(Collection entries)
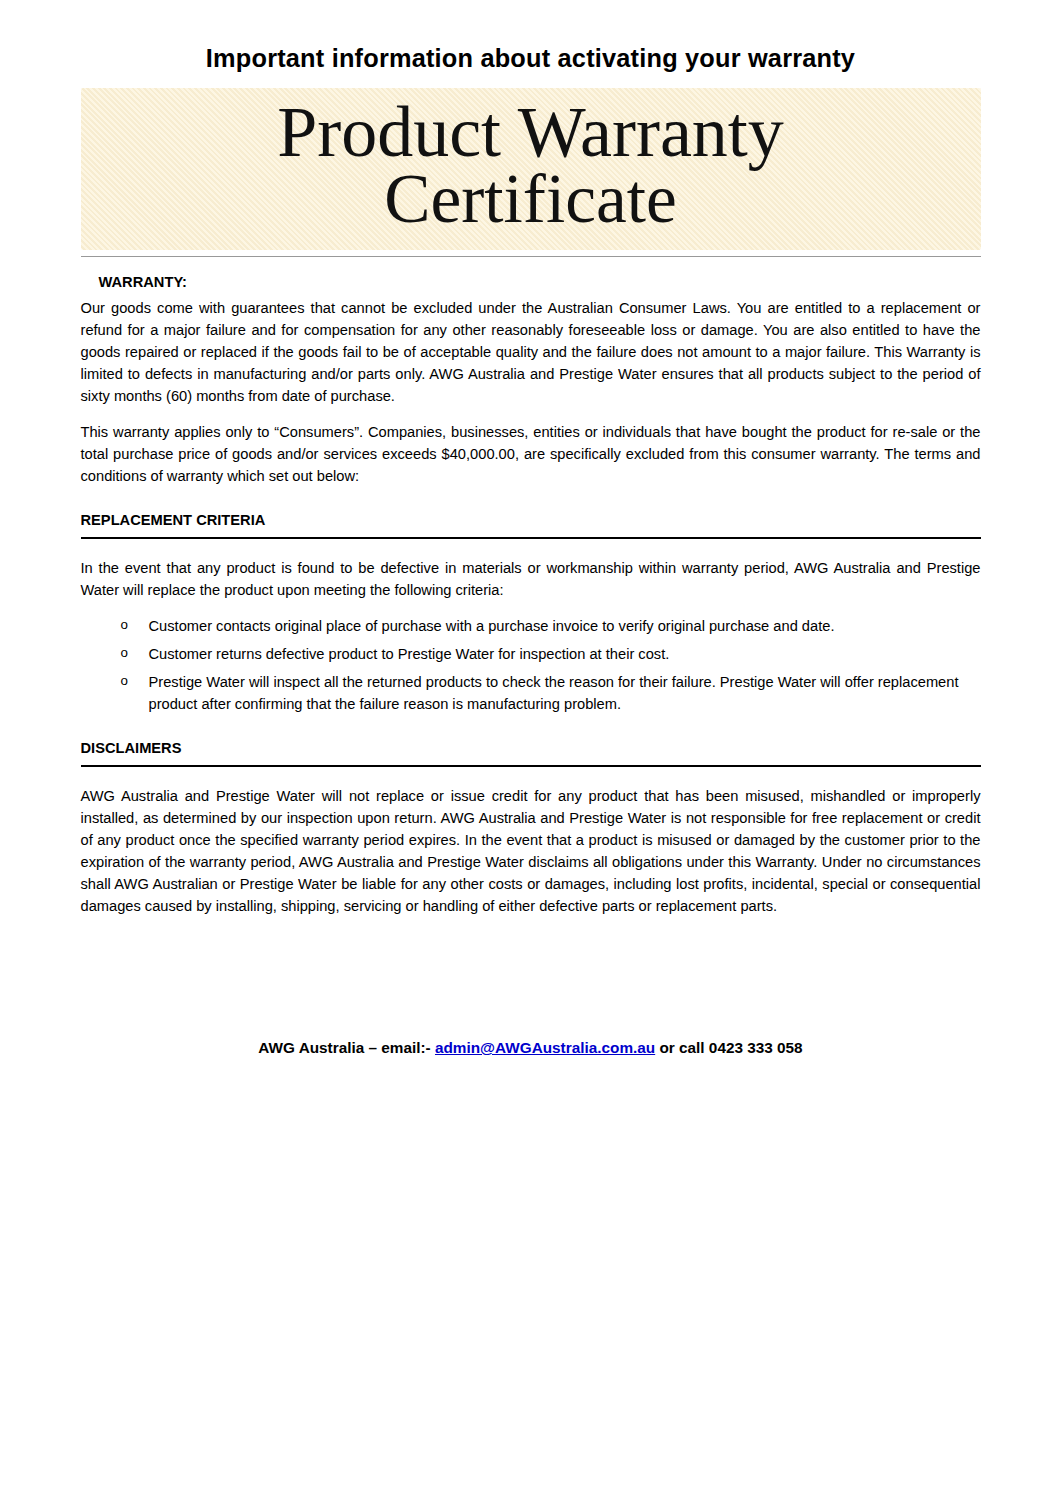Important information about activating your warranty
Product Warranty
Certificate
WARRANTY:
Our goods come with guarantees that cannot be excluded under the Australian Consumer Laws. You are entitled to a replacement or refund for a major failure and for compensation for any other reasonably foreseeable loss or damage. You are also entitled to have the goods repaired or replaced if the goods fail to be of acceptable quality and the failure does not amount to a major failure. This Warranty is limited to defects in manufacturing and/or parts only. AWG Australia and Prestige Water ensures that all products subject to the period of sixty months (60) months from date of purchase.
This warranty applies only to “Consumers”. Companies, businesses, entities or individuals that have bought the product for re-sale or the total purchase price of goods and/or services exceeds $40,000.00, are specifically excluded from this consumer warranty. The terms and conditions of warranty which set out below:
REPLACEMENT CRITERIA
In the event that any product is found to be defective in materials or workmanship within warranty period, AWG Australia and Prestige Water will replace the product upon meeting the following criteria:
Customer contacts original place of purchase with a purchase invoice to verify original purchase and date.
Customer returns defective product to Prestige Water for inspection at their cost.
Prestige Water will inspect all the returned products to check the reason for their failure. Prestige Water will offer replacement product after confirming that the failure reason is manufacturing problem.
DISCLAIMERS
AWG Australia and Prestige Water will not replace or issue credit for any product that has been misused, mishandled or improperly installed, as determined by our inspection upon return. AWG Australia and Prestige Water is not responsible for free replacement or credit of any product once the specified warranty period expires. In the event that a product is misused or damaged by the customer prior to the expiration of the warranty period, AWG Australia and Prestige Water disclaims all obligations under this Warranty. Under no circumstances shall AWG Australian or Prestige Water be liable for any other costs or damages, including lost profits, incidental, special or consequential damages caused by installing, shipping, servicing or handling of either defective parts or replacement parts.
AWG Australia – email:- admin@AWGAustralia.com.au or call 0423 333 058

Action item: A word-for-word copy of all the records above is required, with the pictures left out.

Written answer:
Important information about activating your warranty
Product Warranty
Certificate
WARRANTY:
Our goods come with guarantees that cannot be excluded under the Australian Consumer Laws. You are entitled to a replacement or refund for a major failure and for compensation for any other reasonably foreseeable loss or damage. You are also entitled to have the goods repaired or replaced if the goods fail to be of acceptable quality and the failure does not amount to a major failure. This Warranty is limited to defects in manufacturing and/or parts only. AWG Australia and Prestige Water ensures that all products subject to the period of sixty months (60) months from date of purchase.
This warranty applies only to “Consumers”. Companies, businesses, entities or individuals that have bought the product for re-sale or the total purchase price of goods and/or services exceeds $40,000.00, are specifically excluded from this consumer warranty. The terms and conditions of warranty which set out below:
REPLACEMENT CRITERIA
In the event that any product is found to be defective in materials or workmanship within warranty period, AWG Australia and Prestige Water will replace the product upon meeting the following criteria:
Customer contacts original place of purchase with a purchase invoice to verify original purchase and date.
Customer returns defective product to Prestige Water for inspection at their cost.
Prestige Water will inspect all the returned products to check the reason for their failure. Prestige Water will offer replacement product after confirming that the failure reason is manufacturing problem.
DISCLAIMERS
AWG Australia and Prestige Water will not replace or issue credit for any product that has been misused, mishandled or improperly installed, as determined by our inspection upon return. AWG Australia and Prestige Water is not responsible for free replacement or credit of any product once the specified warranty period expires. In the event that a product is misused or damaged by the customer prior to the expiration of the warranty period, AWG Australia and Prestige Water disclaims all obligations under this Warranty. Under no circumstances shall AWG Australian or Prestige Water be liable for any other costs or damages, including lost profits, incidental, special or consequential damages caused by installing, shipping, servicing or handling of either defective parts or replacement parts.
AWG Australia – email:- admin@AWGAustralia.com.au or call 0423 333 058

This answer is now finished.